▸ WORK ITEM
For this exercise, reproduce the entries below exactly, but only from the line containing "Chefredaktör och ansvarig" through the line containing "Professionelle", both included.

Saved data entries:
Segment Open
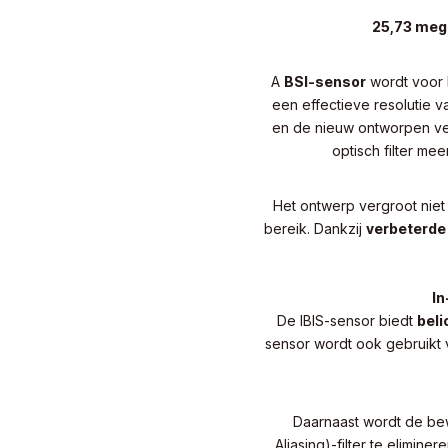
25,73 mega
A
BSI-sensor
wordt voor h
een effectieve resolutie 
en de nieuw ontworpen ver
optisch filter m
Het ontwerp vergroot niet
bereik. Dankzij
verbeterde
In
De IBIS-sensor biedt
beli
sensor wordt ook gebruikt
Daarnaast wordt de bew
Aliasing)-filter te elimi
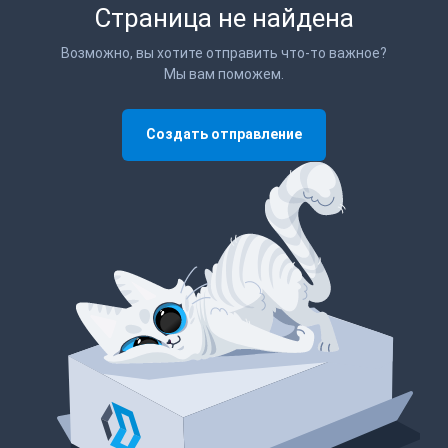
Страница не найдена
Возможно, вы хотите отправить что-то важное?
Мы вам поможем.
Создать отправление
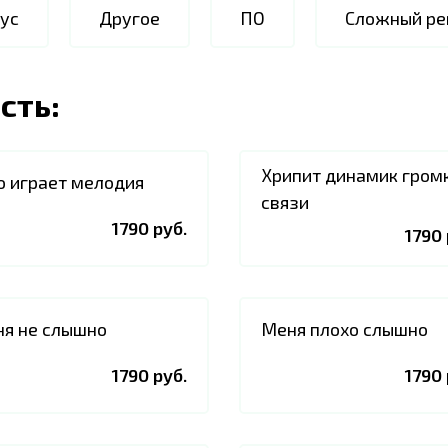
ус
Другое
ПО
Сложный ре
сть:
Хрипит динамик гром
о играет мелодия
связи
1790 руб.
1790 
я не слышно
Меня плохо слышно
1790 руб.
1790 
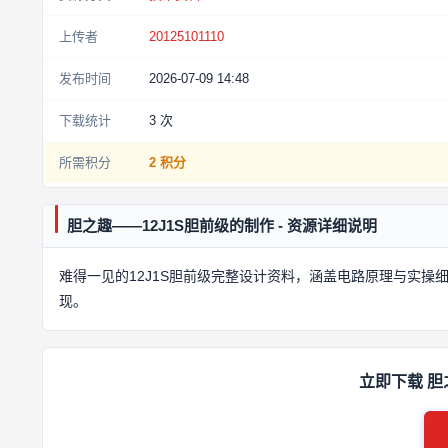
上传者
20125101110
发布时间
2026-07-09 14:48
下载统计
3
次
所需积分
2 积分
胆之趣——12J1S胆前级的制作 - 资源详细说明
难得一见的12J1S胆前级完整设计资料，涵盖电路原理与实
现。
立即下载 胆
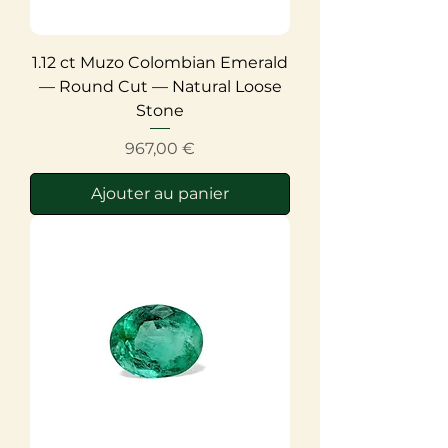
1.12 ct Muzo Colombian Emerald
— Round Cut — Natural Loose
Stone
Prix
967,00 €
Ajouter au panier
Segment Closed
Segment Open
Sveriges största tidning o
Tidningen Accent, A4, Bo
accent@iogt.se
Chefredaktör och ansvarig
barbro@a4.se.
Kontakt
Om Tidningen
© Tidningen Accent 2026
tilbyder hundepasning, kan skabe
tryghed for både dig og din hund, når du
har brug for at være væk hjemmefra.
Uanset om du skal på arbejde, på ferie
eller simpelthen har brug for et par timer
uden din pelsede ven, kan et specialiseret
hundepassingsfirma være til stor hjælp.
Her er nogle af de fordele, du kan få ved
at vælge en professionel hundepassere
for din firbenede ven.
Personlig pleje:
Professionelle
Segment Closed
Segment Open
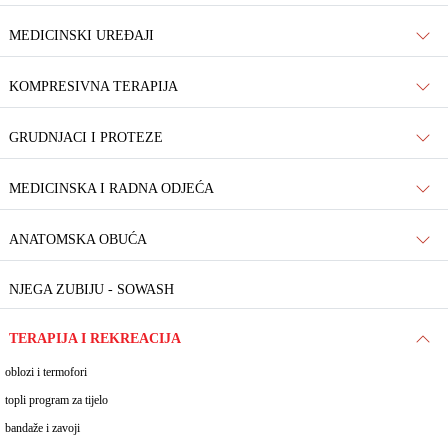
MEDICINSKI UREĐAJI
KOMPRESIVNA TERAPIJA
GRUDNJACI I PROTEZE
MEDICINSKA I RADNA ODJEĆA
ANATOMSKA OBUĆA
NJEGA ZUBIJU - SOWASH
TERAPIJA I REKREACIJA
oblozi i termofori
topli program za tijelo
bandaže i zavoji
Segment Closed
▸ OUTPUT OF THE EXERCISE
Chefredaktör och ansvarig
barbro@a4.se.
Kontakt
Om Tidningen
© Tidningen Accent 2026
tilbyder hundepasning, kan skabe
tryghed for både dig og din hund, når du
har brug for at være væk hjemmefra.
Uanset om du skal på arbejde, på ferie
eller simpelthen har brug for et par timer
uden din pelsede ven, kan et specialiseret
hundepassingsfirma være til stor hjælp.
Her er nogle af de fordele, du kan få ved
at vælge en professionel hundepassere
for din firbenede ven.
Personlig pleje:
Professionelle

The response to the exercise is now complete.